Vous nous avez beaucoup parlé des entreprises, même si la défense globale ne se limite pas à cette question.
Je fais partie de ceux qui pensent que l'intervention de l'État pour sauver Atos a trop tardé. Contrairement à ce que vous avez expliqué tout à l'heure, mon point de vue ne résulte pas d'une méconnaissance du sujet ; je considère simplement que le Parlement n'a pas été informé assez précisément, tout au long de cette affaire, alors que nous sommes plusieurs députés de groupes différents à avoir réclamé des informations. Le dossier Atos mériterait à lui seul une audition, car l'affaire est complexe et comporte aussi une dimension affective – nous parlons en effet d'un patrimoine industriel français existant de longue date, comme celui de la société Bull.
La situation des Forges de Tarbes illustre également le refus de l'État d'être stratège et pilote industriel, puisqu'il préfère laisser cette activité entre les mains du marché. L'entreprise poursuit la production de munitions engagée par Giat Industrie, un groupe détenu par l'État. Cette activité a été écartée de la sphère publique parce qu'elle n'était pas assez rentable et n'utilisait pas de technologies à haute valeur ajoutée ; or on découvre aujourd'hui que des systèmes d'armes sophistiqués à plusieurs millions d'euros sans munitions ne servent pas à grand-chose. Les Forges de Tarbes n'arrivent pas à produire les obus de 155 millimètres dont nous avons besoin et dont ont besoin nos partenaires extérieurs, notamment nos alliés ukrainiens. Il convient, à mon sens, de dépasser la posture consistant à tenir la puissance publique à l'écart de toute logique industrielle : l'État doit s'impliquer dans de telles logiques dans le secteur de l'armement, faute de quoi nous nous retrouverons dans des situations complètement ubuesques.

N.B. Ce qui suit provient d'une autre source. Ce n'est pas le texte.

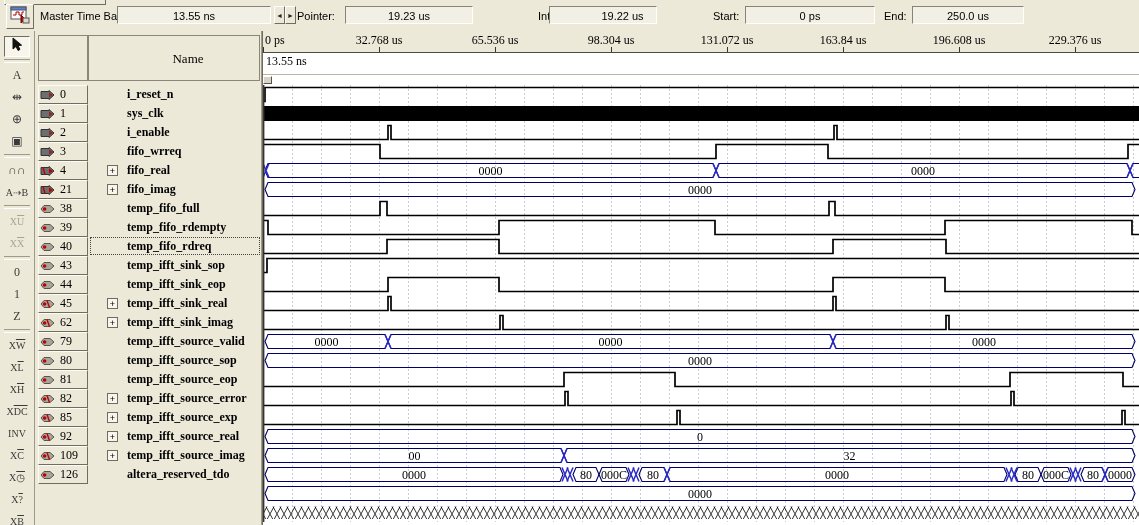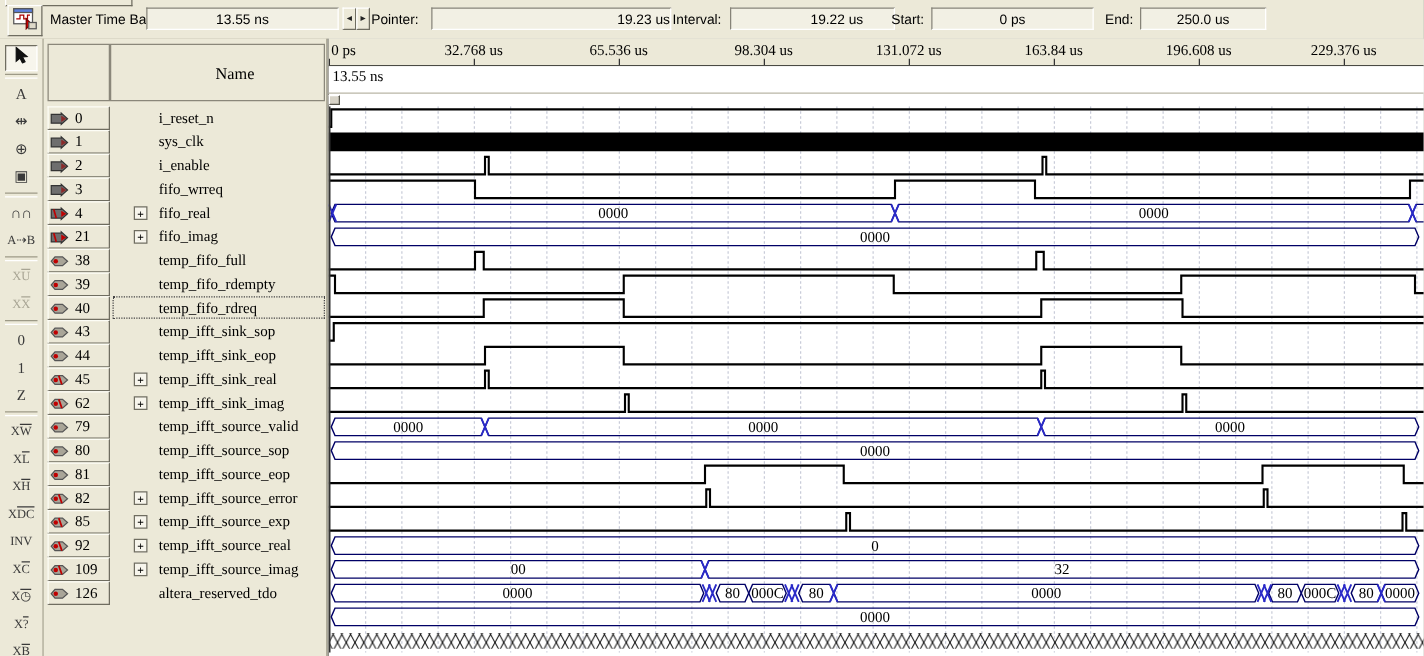--- a/index.html
+++ b/index.html
@@ -86,7 +86,7 @@
         <button class="spin" style="left: 274px;">◄</button>
         <button class="spin" style="left: 285px;">►</button>
         <span class="tb-label" style="left: 297px;">Pointer:</span>
-        <div class="tb-field" style="left: 345px; width: 192px; text-align: right;">19.23 us</div>
+        <div class="tb-field" style="left: 345px; width: 128px;">19.23 us</div>
         <span class="tb-label" style="left: 531px; margin-left: 7px;">Interval:</span>
         <div class="tb-field" style="left: 584px; width: 132px; padding-left: 39px;">19.22 us</div>
         <span class="tb-label" style="left: 713px;">Start:</span>

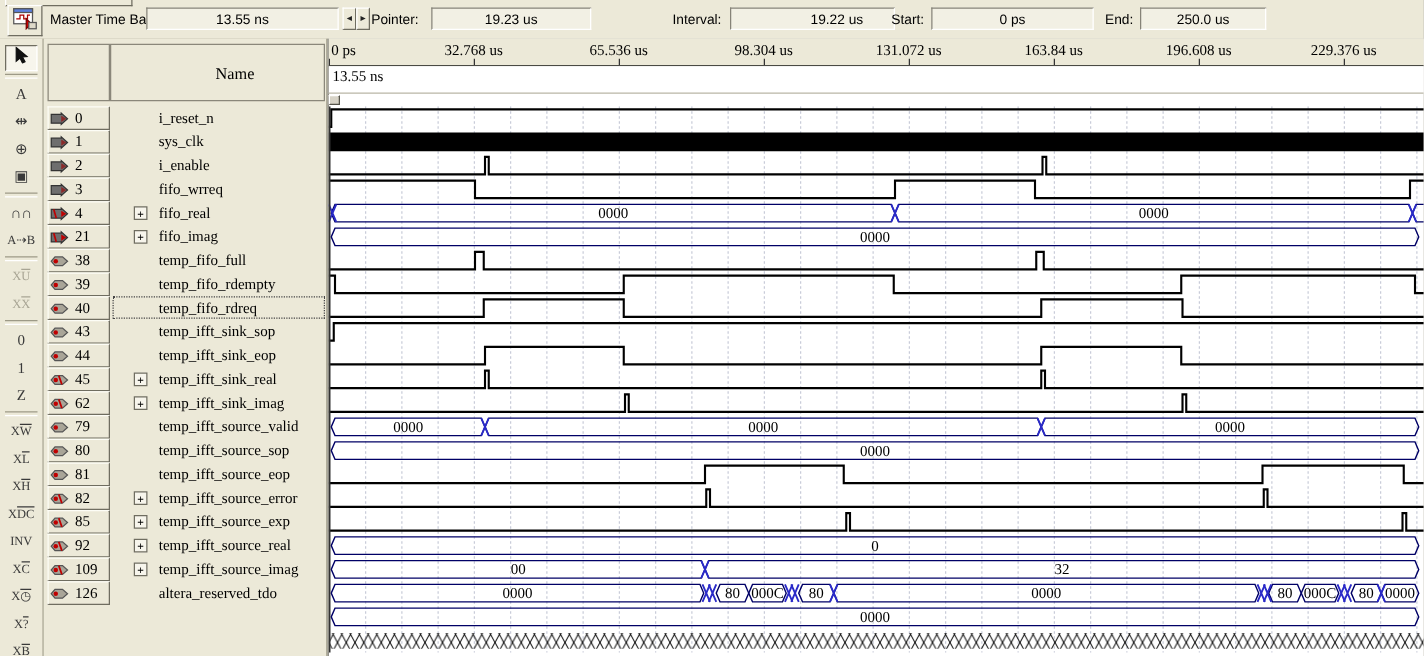--- a/index.html
+++ b/index.html
@@ -88,7 +88,7 @@
         <span class="tb-label" style="left: 297px;">Pointer:</span>
         <div class="tb-field" style="left: 345px; width: 128px;">19.23 us</div>
         <span class="tb-label" style="left: 531px; margin-left: 7px;">Interval:</span>
-        <div class="tb-field" style="left: 584px; width: 132px; padding-left: 39px;">19.22 us</div>
+        <div class="tb-field" style="left: 549px; width: 108px; padding-left: 39px;">19.22 us</div>
         <span class="tb-label" style="left: 713px;">Start:</span>
         <div class="tb-field" style="left: 745px; width: 130px;">0 ps</div>
         <span class="tb-label" style="left: 884px;">End:</span>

Même pour le ministère des finances, la défense globale ne doit pas se limiter aux entreprises : elle concerne aussi les collectivités territoriales, dont les bases fiscales ont été méticuleusement sabrées. Les conseils départementaux ont été transformés en agences immobilières, puisque leurs seules recettes sont désormais les droits de mutation, et les communes sont mises à la peine.
Enfin, selon des données datant de la fin du mois d'avril, la dette souveraine française est détenue à plus de 53 % par des acteurs étrangers, sans que nous ayons plus de précisions. Nous avons besoin de moyens publics permettant de tracer notre dette. Si nous n'y prenons pas garde, ce sujet pourrait constituer un facteur de déstabilisation très important.